## Selected excerpt
On Tue, 16 Apr 2024, Bob Eager wrote:

> The university's ICL 2960 was installed in 1976, and it moved to the EMAS
> operating system in 1979. EMAS was very efficient, but as the years went
> on the system was being stretched to its limits. By 1983 the system was
> fully committed pretty well 24/7. Government policy meant that we wouldn't
> get a replacement for another three years.
>
> We knew we couldn't afford much of an upgrade, but we found out that there
> was a spare ICL 2960 OCP [1] lying in a warehouse in Southall (I believe
> it had been used for the recent Census). It was free to a good home (us)
> but we had to pay about £350 for transport, etc. ICL kindly supplied the
> extra bits we needed to hook it up, and by slightly reducing the
> peripheral configuration (we no longer needed a card reader) we were
> pretty well able to cover maintenance costs within budget.
>
> The day came, and we IPLed the dual system for the first time. EMAS said
> 'Dual OCP found' and went to work. Basically, it worked until anything
> went wrong, but it turned out that under exception conditions the
> operating system was unable properly to control the second OCP (e.g. to
> halt it). EMAS had never before been run on a dual 2960 OCP (there wasn't
> one at Edinburgh), and it turned out that the instructions and image store
> locations needed to communicate between OCPs were not standard across the
> 2900 range.
>
> We asked ICL for documentation. No one knew where it could be found (we
> assume), or perhaps someone decided we shouldn't have it. In any case, we
> were stuck. Without documentation we couldn't modify the system supervisor
> to make dual OCPs work as they should.

## Provided data
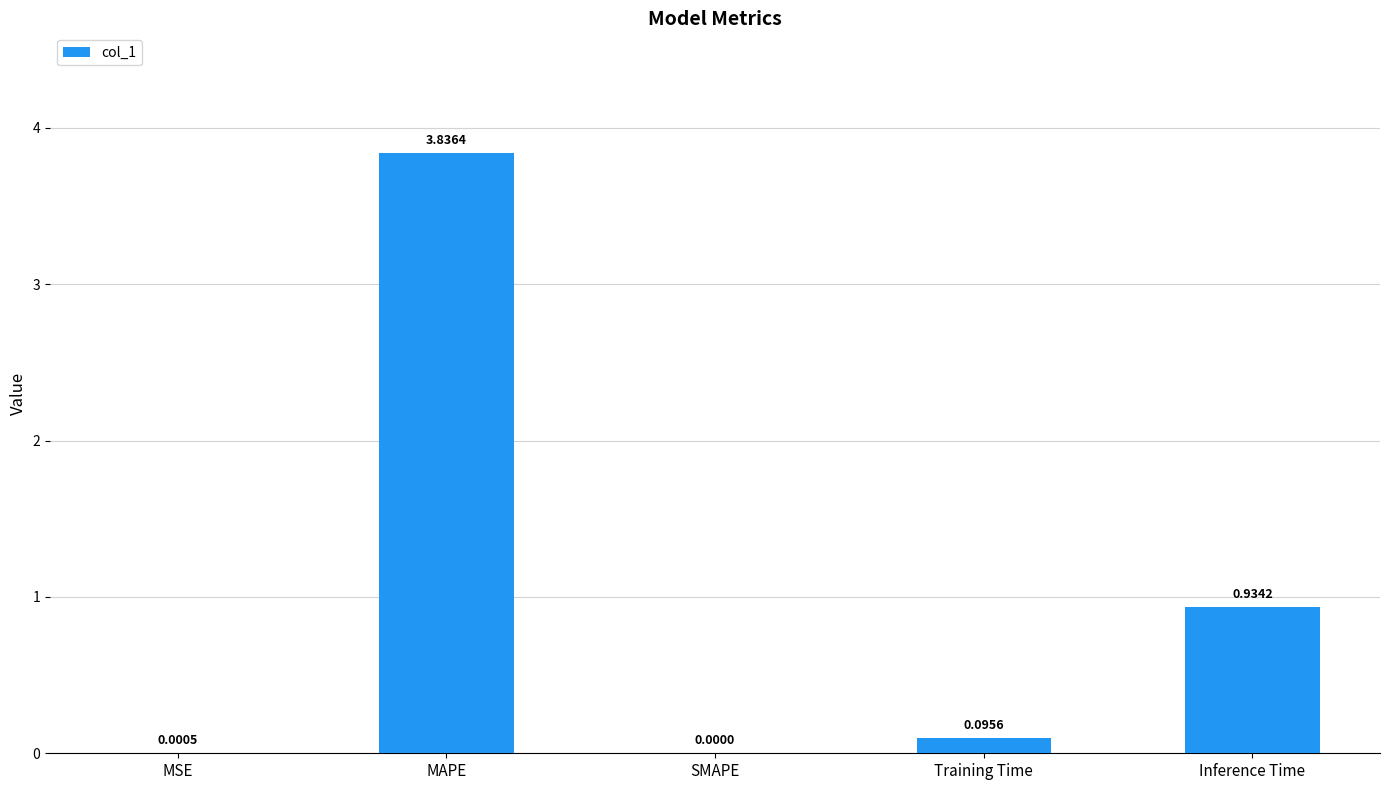

What is the sum of all values?

4.9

## Exercises to complete
• 1. Using the ICL 2960 excerpt, answer the following:
(a) In what year was the university's ICL 2960 installed?
(b) About how much did the university pay for transport and related costs of the spare OCP?
(c) What message did EMAS give when the dual system was first IPLed?
• 2. From the ICL 2960 excerpt, write out the part that opens with the words containing "On Tue, 16 Apr" and closes with "good home (us)", putting "depot" in place of "warehouse".

## Answers for this exercise
• 1.
(a) 1976
(b) About £350
(c) 'Dual OCP found'

• 2.
On Tue, 16 Apr 2024, Bob Eager wrote:

> The university's ICL 2960 was installed in 1976, and it moved to the EMAS
> operating system in 1979. EMAS was very efficient, but as the years went
> on the system was being stretched to its limits. By 1983 the system was
> fully committed pretty well 24/7. Government policy meant that we wouldn't
> get a replacement for another three years.
>
> We knew we couldn't afford much of an upgrade, but we found out that there
> was a spare ICL 2960 OCP [1] lying in a depot in Southall (I believe
> it had been used for the recent Census). It was free to a good home (us)